Esta
conversación se prolongó todavía cerca de una hora y, al parecer, produjo
profunda impresión a Andrei Efímich. A partir de entonces dio en acudir al
pabellón todos los días. Iba por la mañana y después de comer, y a menudo la
oscuridad de la tarde le sorprendía de charla con Iván Dmítrich. En los
primeros tiempos éste se mostraba huraño, sospechando que le traía un mal
propósito, y manifestaba abiertamente su hostilidad; pero luego se acostumbró a
él y su brusquedad de antes cambió por una actitud indulgente e irónica.
En
el hospital no tardó en propagarse el rumor de que el doctor Andrei Efímich
había empezado a visitar la sala número seis. Nadie, ni el practicante, ni
Nikita, ni las enfermeras, podía comprender qué era lo que le llevaba, por qué
se pasaba allí las horas muertas, de qué hablaba y por qué no recetaba nada.
Sus
actos parecían extraños. A menudo, Mijaíl Averiánich no lo encontraba en casa,
cosa que antes no sucedía nunca. Y Dáriushka se sentía desconcertada, puesto
que el doctor no bebía ya la cerveza a determinada hora y a veces hasta llegaba
tarde a la comida.
En
una ocasión -esto era ya a fines de junio, el doctor Jobótov, que tenía
necesidad de hablar con Andrei Dmítrich, acudió a su casa; al no dar con él,
salió a buscarlo al patio, donde le dijeron que el viejo doctor estaba con los
enfermos mentales. Al entrar en el pabellón, se detuvo en el zaguán, desde
donde pudo oír la siguiente conversación:
-Nunca
nos pondremos de acuerdo, no conseguirá convencerme -decía, irritado, Iván
Dmítrich-.
Usted
no conoce la realidad en absoluto y no sufrió nunca. Lo único que ha hecho ha
sido alimentarse como una sanguijuela junto a los sufrimientos ajenos; yo, en
cambio, he sufrido desde el día en que nací hasta hoy. Por eso le digo abiertamente
que me considero superior a usted y más competente en todos los sentidos. No es
usted quién para darme lecciones.
-Yo
no pretendo en absoluto convertirle a mis creencias -decía Andrei Efímich en
voz baja y como lamentando que no quisieran entenderle-. No se trata de eso,
amigo mío. No se trata de que usted ha sufrido y yo no. Las alegrías y los
sufrimientos son efímeros. Dejémoslos aparte, que se vayan con Dios. De lo que
se trata es de que usted y yo pensamos; vemos el uno en el otro a personas capaces
de pensar y razonar, y esto nos hace solidarios por diferentes que sean
nuestros puntos de vista. ¡Si usted supiera, amigo mío, cómo me fastidian la
insania general, la falta de talento, la torpeza, y la alegría con que converso
con usted! Usted es una persona inteligente y su charla me deleita.
Jobótov
abrió un poco la puerta y miró a la sala.
Iván
Dmítrich, con su gorro de dormir, y el doctor Andrei Efímich estaban sentados
en el camastro uno junto a otro. El loco gesticulaba, se estremecía y se arrebujaba
convulsamente en su bata, mientras que el doctor permanecía inmóvil, con la
cabeza baja; su cara estaba roja y ofrecía una expresión abatida y triste.

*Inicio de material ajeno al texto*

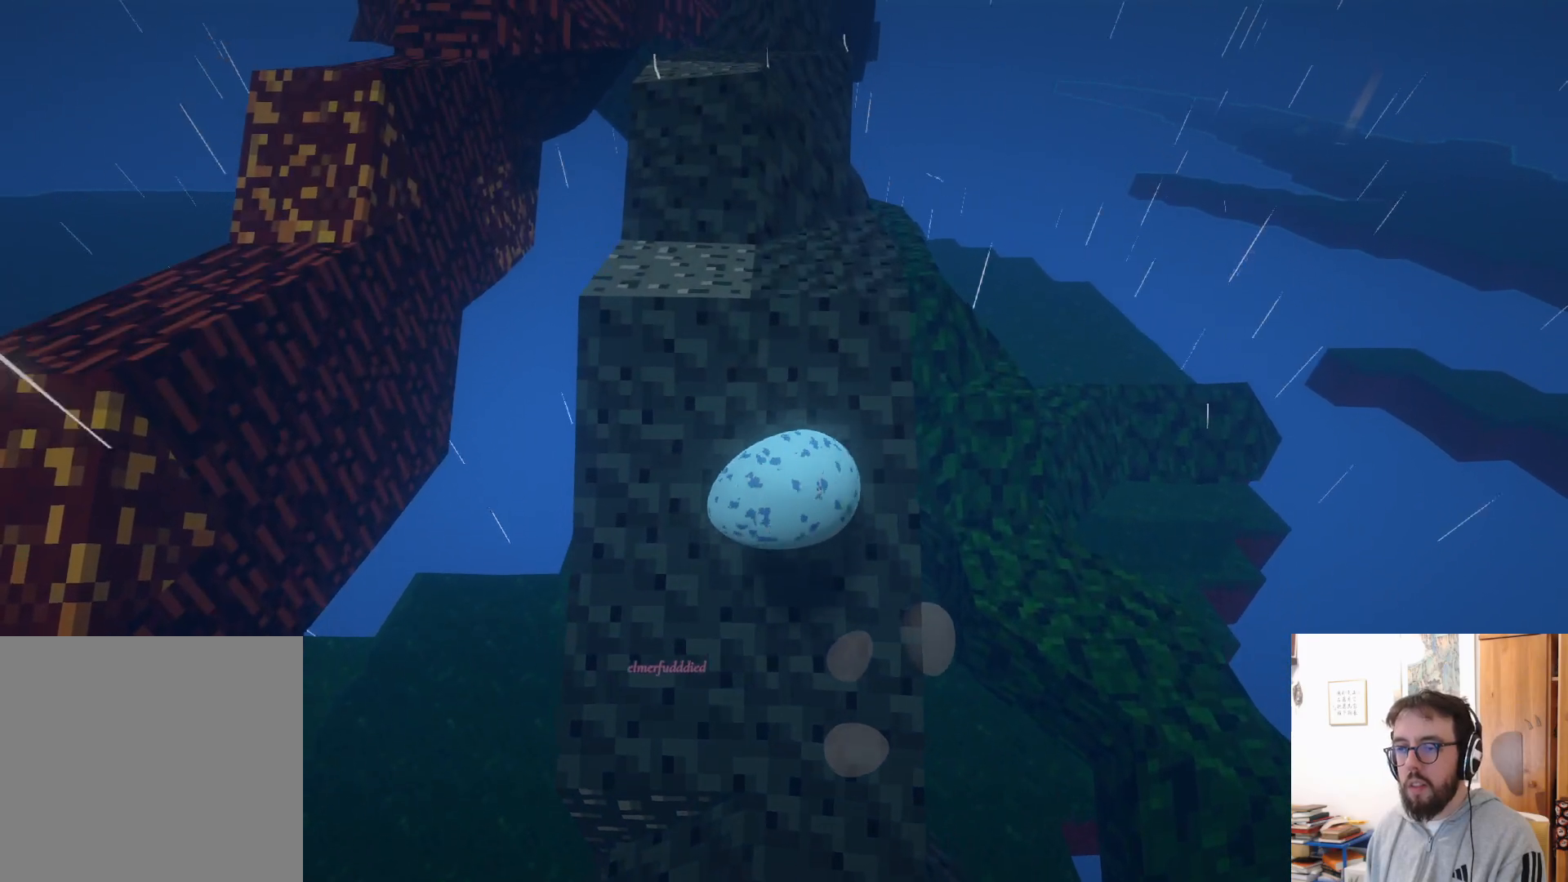
{"buttons": [], "left_stick": "up", "right_stick": "center", "events": [[100, "right_stick", "up-left"], [150, "left_stick", "up"], [333, "right_stick", "center"]]}
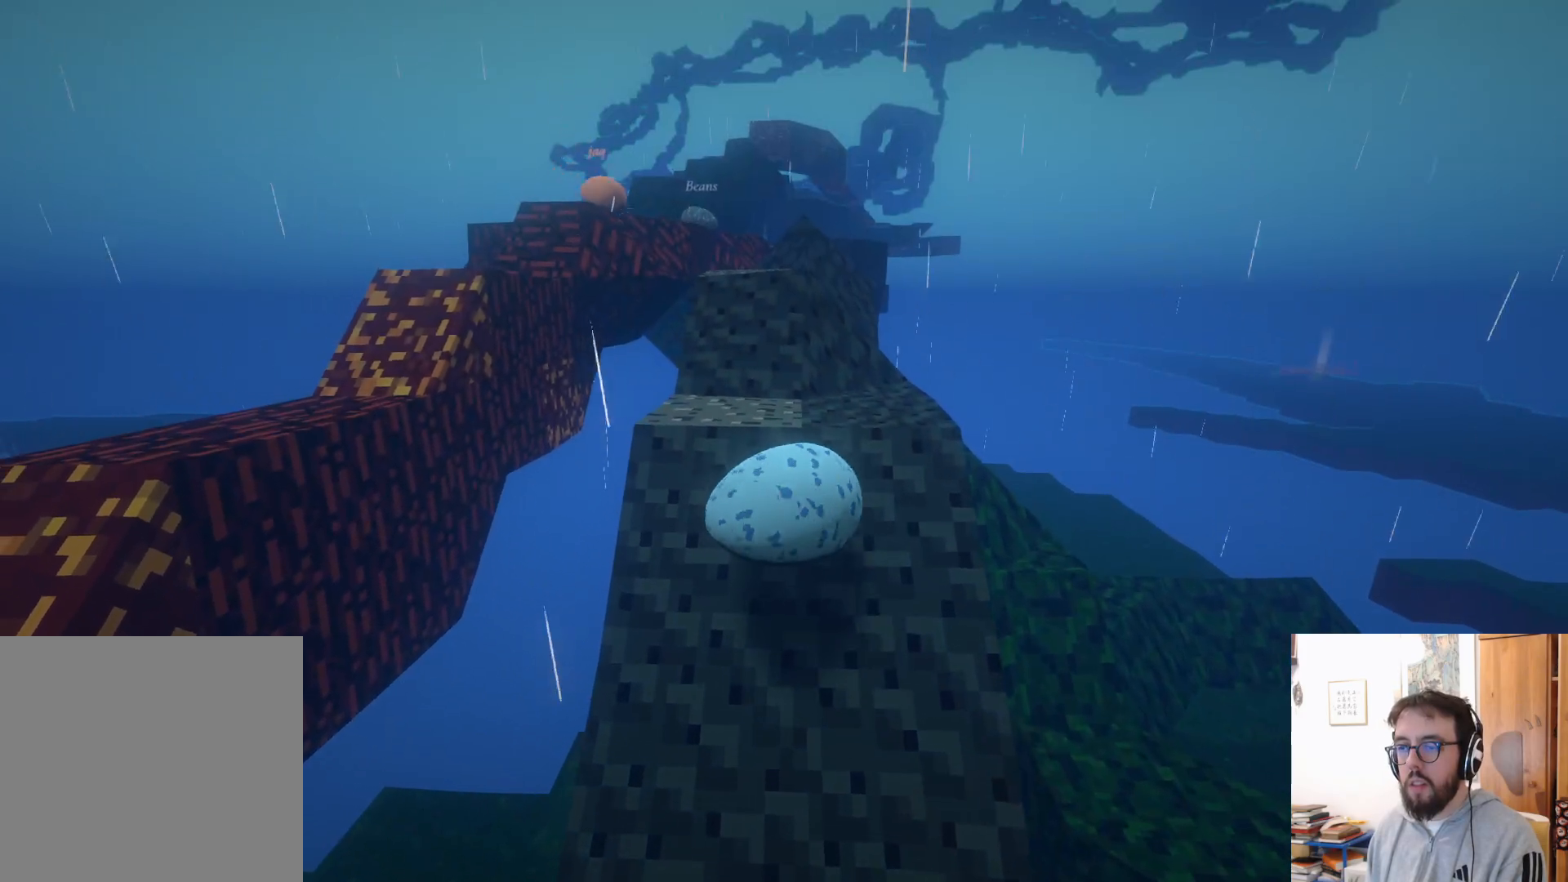
{"buttons": [], "left_stick": "up-right", "right_stick": "center", "events": [[450, "left_stick", "up-right"]]}
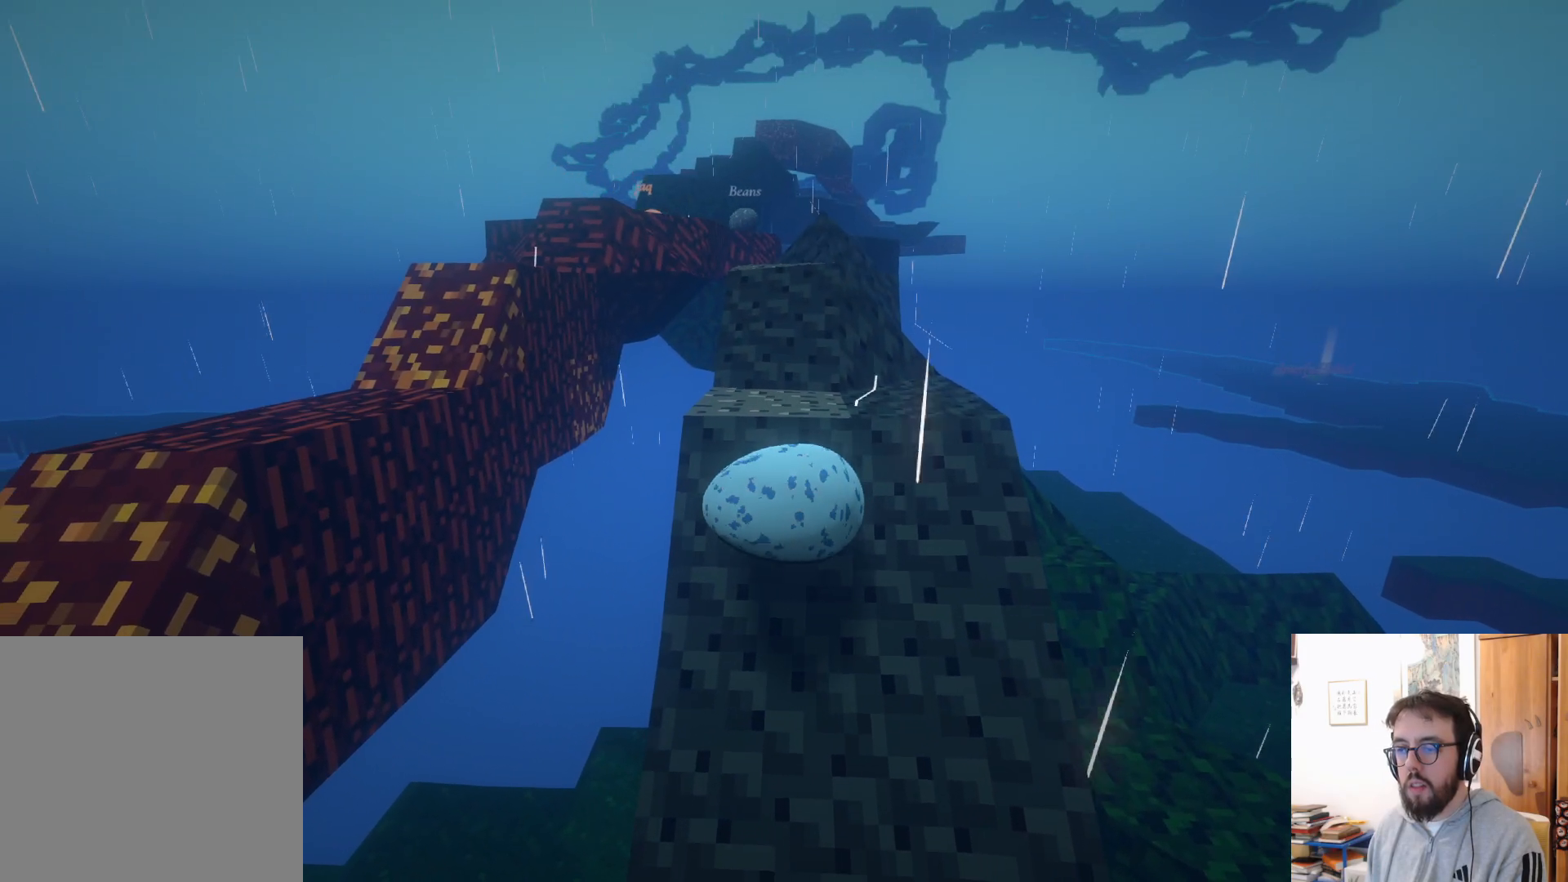
{"buttons": [], "left_stick": "down", "right_stick": "center", "events": [[133, "left_stick", "down-right"], [266, "left_stick", "down"]]}
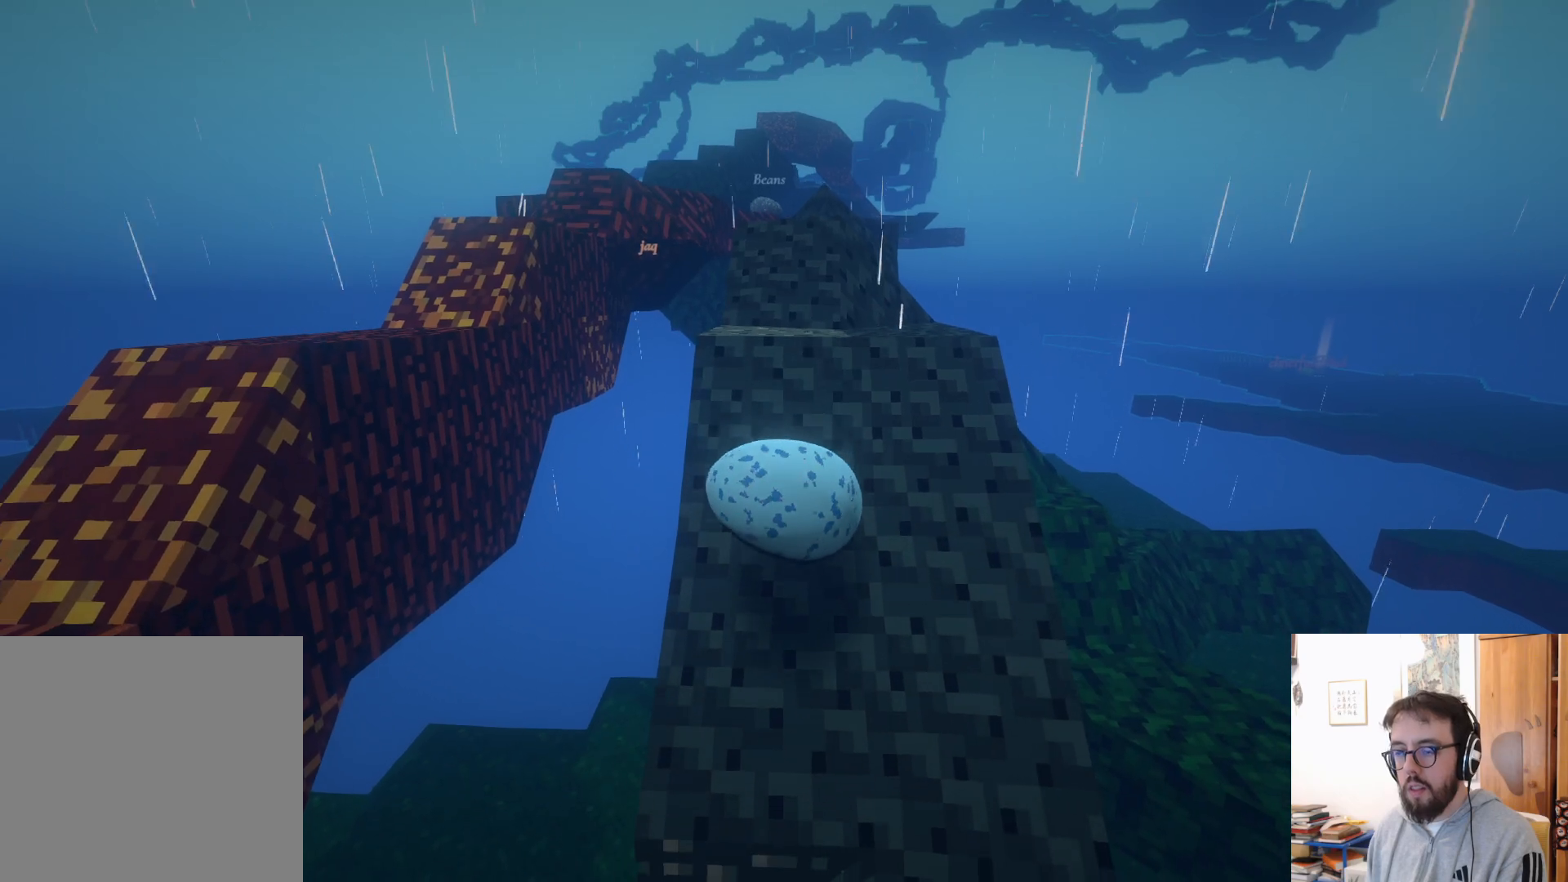
{"buttons": [], "left_stick": "down-right", "right_stick": "center", "events": [[116, "left_stick", "down-right"]]}
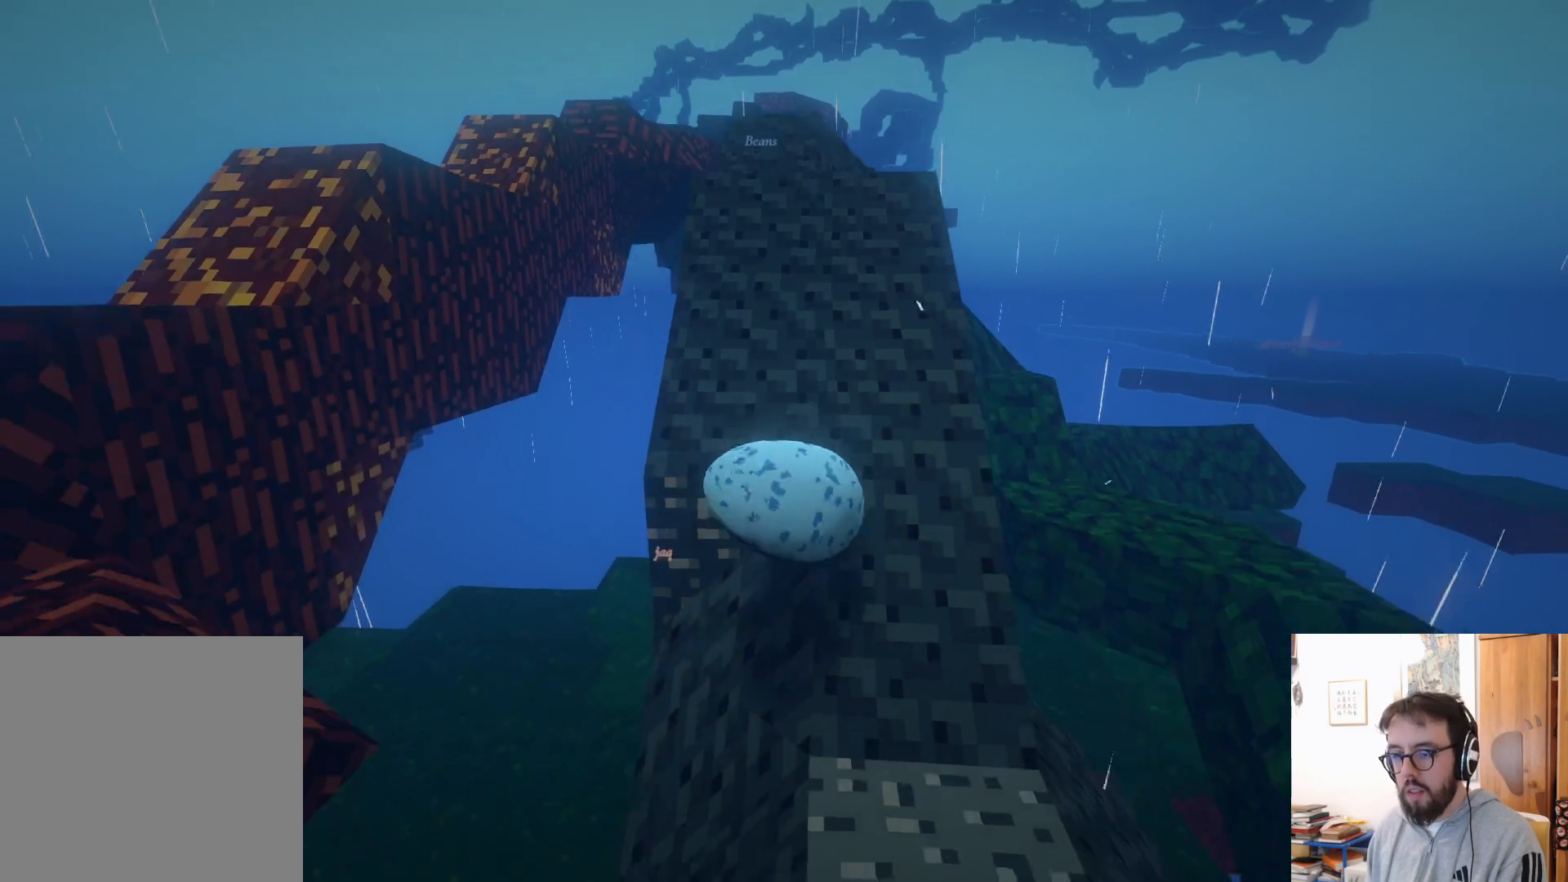
{"buttons": [], "left_stick": "up-left", "right_stick": "center", "events": [[16, "left_stick", "center"], [250, "left_stick", "up-left"]]}
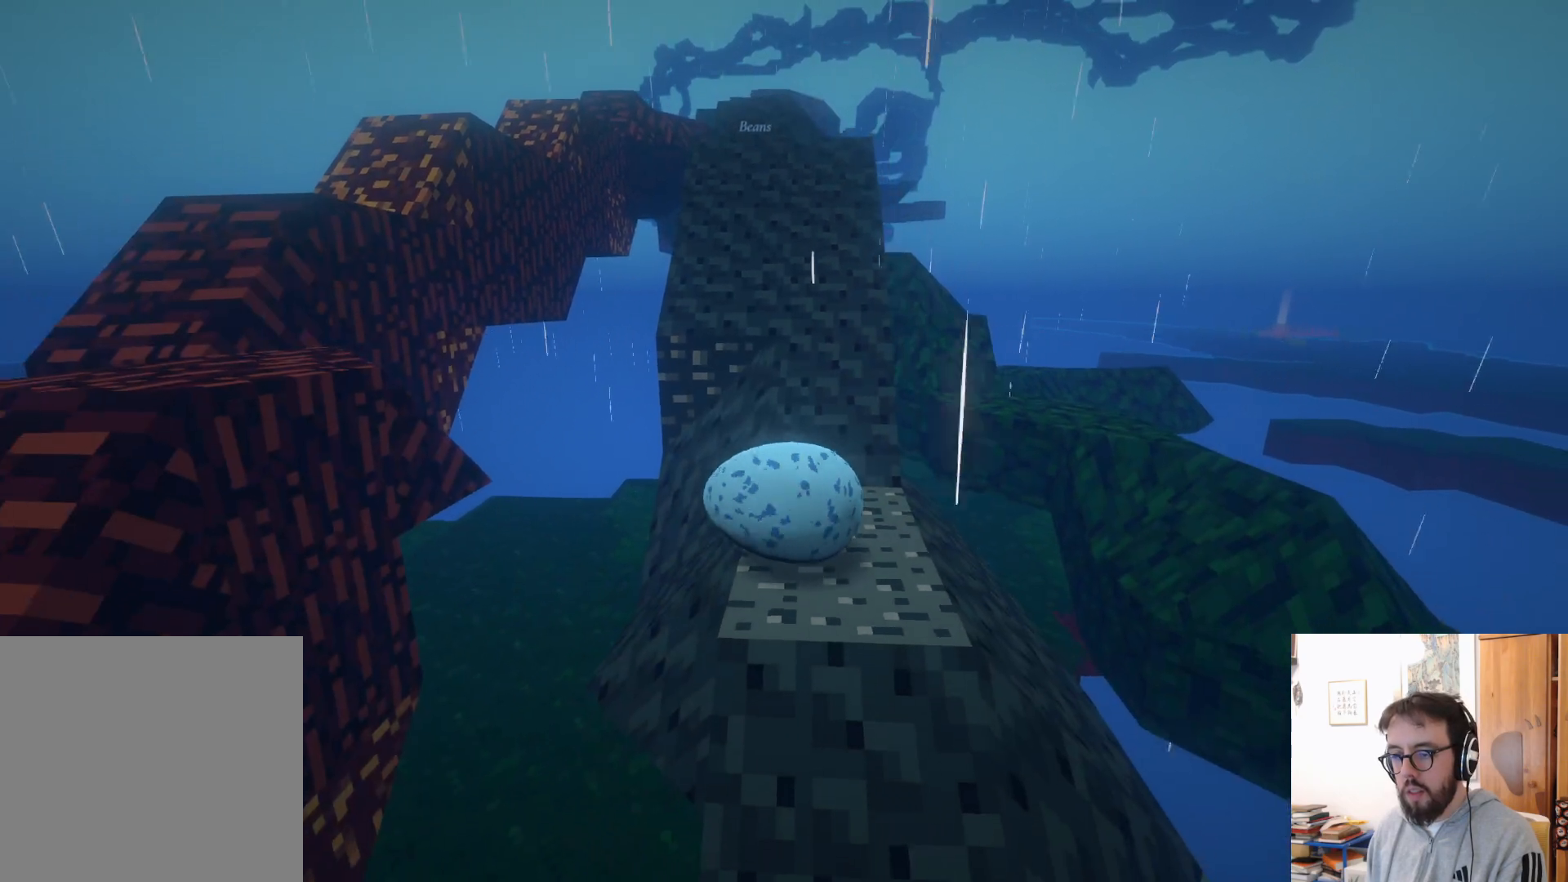
{"buttons": [], "left_stick": "down-right", "right_stick": "center", "events": [[83, "left_stick", "center"], [266, "left_stick", "down-right"]]}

Jobótov se encogió de hombros, sonrió irónicamente y cambió una mirada con
Nikita.
Este
también se encogió de hombros.
Al
día siguiente, Jobótov se presentó en el pabellón acompañado del practicante.
Los dos se quedaron en el zaguán, escuchando.
-Parece
que nuestro abuelo ha perdido por completo la chaveta -dijo Jobótov al salir
del pabellón.
-¡Señor,
compadécete de nosotros, pecadores! suspiró el devoto Serguei Serguéich,
tratando de no pisar los charcos para no ensuciarse las recién lustradas botas.
Si quiere que le diga la verdad, estimado Evgueni Fiódorich, hace tiempo que lo
esperaba.
1.014. Chejov (Anton)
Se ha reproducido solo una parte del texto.